» **Instructions for the task**:
Copy out each line of the listing below that contains the string "true", treating uppercase and lowercase letters as different.

» **Information shown**:
►
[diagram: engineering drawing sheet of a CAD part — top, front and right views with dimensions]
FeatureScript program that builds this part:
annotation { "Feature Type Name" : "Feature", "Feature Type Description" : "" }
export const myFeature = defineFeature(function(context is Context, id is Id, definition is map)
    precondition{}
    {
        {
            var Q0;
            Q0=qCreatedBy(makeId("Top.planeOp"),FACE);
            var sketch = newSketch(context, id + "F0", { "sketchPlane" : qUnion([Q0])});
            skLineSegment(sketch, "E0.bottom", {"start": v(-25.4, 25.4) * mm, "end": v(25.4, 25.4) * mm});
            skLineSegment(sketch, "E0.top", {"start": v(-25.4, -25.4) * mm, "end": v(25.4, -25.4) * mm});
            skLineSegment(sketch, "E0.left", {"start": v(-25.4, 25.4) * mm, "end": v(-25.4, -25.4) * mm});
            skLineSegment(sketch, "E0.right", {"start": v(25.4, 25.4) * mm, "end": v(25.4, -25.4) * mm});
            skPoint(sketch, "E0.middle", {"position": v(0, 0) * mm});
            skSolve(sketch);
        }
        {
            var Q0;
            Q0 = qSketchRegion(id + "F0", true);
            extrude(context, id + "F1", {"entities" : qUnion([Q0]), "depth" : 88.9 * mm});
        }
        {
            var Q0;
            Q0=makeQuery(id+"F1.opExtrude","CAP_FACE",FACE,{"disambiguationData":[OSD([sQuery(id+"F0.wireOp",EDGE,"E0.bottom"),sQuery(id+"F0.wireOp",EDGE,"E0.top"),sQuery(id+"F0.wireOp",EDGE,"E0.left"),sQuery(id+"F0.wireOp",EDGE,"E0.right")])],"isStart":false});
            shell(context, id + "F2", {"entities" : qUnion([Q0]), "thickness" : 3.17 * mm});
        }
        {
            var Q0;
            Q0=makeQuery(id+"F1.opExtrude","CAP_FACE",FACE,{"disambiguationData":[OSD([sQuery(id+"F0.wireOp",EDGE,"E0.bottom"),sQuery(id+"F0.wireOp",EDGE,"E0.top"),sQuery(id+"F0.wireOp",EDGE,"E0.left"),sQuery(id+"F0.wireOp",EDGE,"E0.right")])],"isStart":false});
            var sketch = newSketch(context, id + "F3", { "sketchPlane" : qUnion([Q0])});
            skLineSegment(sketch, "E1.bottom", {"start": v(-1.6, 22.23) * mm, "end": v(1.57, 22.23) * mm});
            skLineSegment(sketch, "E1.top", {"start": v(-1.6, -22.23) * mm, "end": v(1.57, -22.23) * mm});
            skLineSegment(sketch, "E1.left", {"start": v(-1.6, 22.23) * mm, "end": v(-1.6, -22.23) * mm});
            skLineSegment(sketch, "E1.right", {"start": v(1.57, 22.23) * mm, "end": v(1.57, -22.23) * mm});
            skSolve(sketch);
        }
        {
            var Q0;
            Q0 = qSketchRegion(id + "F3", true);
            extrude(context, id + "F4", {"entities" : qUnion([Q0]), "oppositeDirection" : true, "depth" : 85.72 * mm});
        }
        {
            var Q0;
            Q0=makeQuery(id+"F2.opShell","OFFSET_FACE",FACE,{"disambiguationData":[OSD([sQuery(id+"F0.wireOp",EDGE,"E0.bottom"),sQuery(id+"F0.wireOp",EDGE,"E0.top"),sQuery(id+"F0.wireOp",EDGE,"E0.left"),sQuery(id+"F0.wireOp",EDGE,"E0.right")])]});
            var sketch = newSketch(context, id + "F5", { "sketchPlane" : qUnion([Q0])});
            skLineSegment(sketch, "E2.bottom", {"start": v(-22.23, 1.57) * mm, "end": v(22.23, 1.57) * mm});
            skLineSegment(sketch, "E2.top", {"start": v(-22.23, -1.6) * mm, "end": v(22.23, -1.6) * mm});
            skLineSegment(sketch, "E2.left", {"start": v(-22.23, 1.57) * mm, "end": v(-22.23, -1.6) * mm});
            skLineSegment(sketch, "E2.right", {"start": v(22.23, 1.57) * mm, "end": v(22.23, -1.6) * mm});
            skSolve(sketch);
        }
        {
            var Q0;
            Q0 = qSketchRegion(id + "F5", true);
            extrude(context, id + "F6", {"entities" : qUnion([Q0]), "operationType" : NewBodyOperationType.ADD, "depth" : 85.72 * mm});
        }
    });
◄
» **Worked solution**:
            Q0 = qSketchRegion(id + "F0", true);
            Q0 = qSketchRegion(id + "F3", true);
            extrude(context, id + "F4", {"entities" : qUnion([Q0]), "oppositeDirection" : true, "depth" : 85.72 * mm});
            Q0 = qSketchRegion(id + "F5", true);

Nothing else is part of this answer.